====== THE DATA
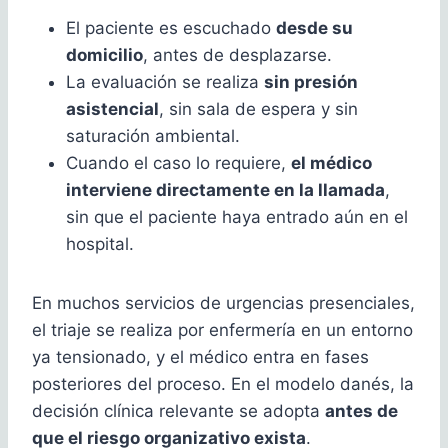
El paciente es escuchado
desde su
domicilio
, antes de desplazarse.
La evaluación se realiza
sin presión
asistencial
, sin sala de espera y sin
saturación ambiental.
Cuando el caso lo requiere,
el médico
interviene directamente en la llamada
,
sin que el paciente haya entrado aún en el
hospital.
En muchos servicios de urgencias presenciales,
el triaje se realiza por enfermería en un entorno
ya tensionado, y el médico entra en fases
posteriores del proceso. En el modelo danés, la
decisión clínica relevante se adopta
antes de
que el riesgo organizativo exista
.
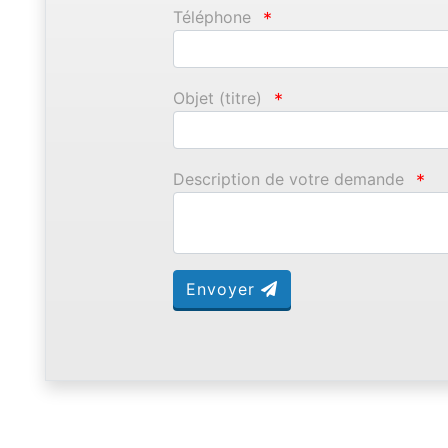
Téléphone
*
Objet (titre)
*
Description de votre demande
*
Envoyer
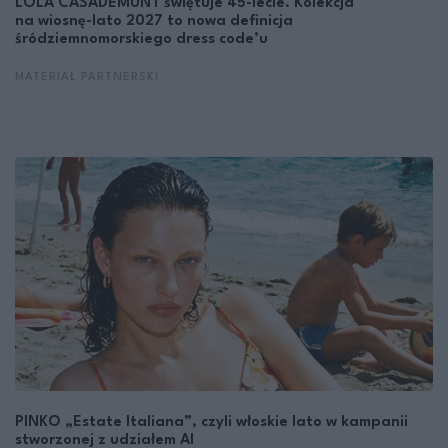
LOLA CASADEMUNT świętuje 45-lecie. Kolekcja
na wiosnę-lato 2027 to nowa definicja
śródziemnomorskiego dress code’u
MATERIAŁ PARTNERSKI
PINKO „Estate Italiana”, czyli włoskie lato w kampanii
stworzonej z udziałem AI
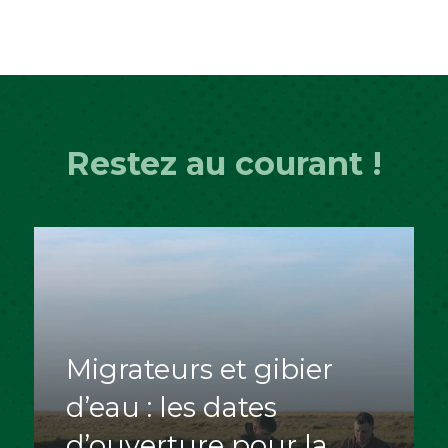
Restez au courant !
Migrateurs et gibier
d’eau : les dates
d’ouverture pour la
============
====== THE DATA
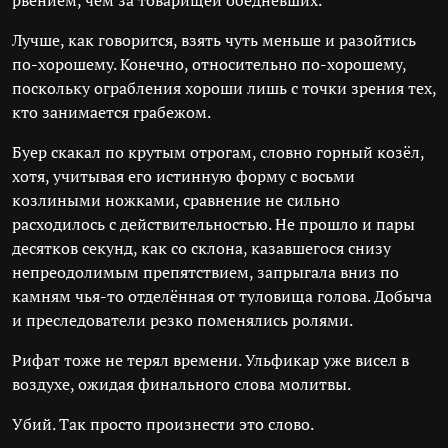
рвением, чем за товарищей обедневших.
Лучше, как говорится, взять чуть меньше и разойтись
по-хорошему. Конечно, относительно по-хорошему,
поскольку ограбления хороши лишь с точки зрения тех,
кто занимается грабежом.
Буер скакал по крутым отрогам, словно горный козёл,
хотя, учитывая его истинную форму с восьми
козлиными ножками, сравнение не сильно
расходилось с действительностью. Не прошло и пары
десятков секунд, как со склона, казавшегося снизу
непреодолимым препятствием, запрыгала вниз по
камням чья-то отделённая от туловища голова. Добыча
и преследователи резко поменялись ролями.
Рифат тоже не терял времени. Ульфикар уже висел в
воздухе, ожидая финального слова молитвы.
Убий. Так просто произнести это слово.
============
Reproduce every line of the records containing the string "realiza".

_ANSWER FOR THE TASK_
La evaluación se realiza
el triaje se realiza por enfermería en un entorno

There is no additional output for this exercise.